ECLI:NL:GHAMS:2018:104
Gerechtshof Amsterdam
- Hoger beroep
- Rechtspraak.nl
Vrijspraak in hoger beroep wegens onvoldoende bewijs van diefstal van sigaretten
In deze zaak heeft het gerechtshof Amsterdam op 17 januari 2018 uitspraak gedaan in hoger beroep tegen een vonnis van de politierechter in de rechtbank Amsterdam. De verdachte was beschuldigd van diefstal van sigaretten van het merk Marlboro, die op 20 oktober 2015 zouden zijn weggenomen uit een winkel van Dirk van den Broek in Amsterdam. De tenlastelegging stelde dat de verdachte met het oogmerk van wederrechtelijke toe-eigening de sigaretten had gestolen. Tijdens de zittingen op 15 november 2016 en 3 januari 2018 heeft het hof het bewijs en de argumenten van zowel de advocaat-generaal als de raadsman van de verdachte gehoord.
Het hof heeft vastgesteld dat er weliswaar voldoende wettig bewijs aanwezig was, maar dat de vereiste mate van overtuiging om de verdachte te veroordelen niet was bereikt.
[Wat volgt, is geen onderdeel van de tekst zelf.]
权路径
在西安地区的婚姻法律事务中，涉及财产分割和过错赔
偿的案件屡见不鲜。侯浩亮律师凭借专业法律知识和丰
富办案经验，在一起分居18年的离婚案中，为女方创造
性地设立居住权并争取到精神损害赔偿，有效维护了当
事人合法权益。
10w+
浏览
Dit leidde tot de conclusie dat de verdachte niet met zekerheid kon worden aangewezen als de persoon die de sigaretten had gestolen. Daarom heeft het hof besloten om de verdachte vrij te spreken van de tenlastegelegde feiten.
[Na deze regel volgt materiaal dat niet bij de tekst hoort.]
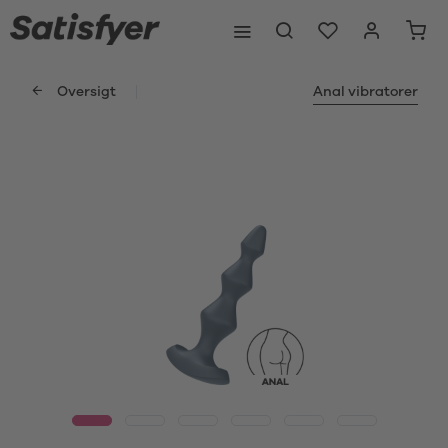
Oversigt
Anal vibratorer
Het vonnis van de politierechter werd vernietigd, en het hof verklaarde dat niet bewezen was dat de verdachte het ten laste gelegde had begaan. De uitspraak werd gedaan door de meervoudige strafkamer van het gerechtshof Amsterdam, met de betrokken rechters en griffier aanwezig. De zaak benadrukt het belang van voldoende bewijs in strafzaken en de rol van het hof in het waarborgen van een eerlijke rechtsgang.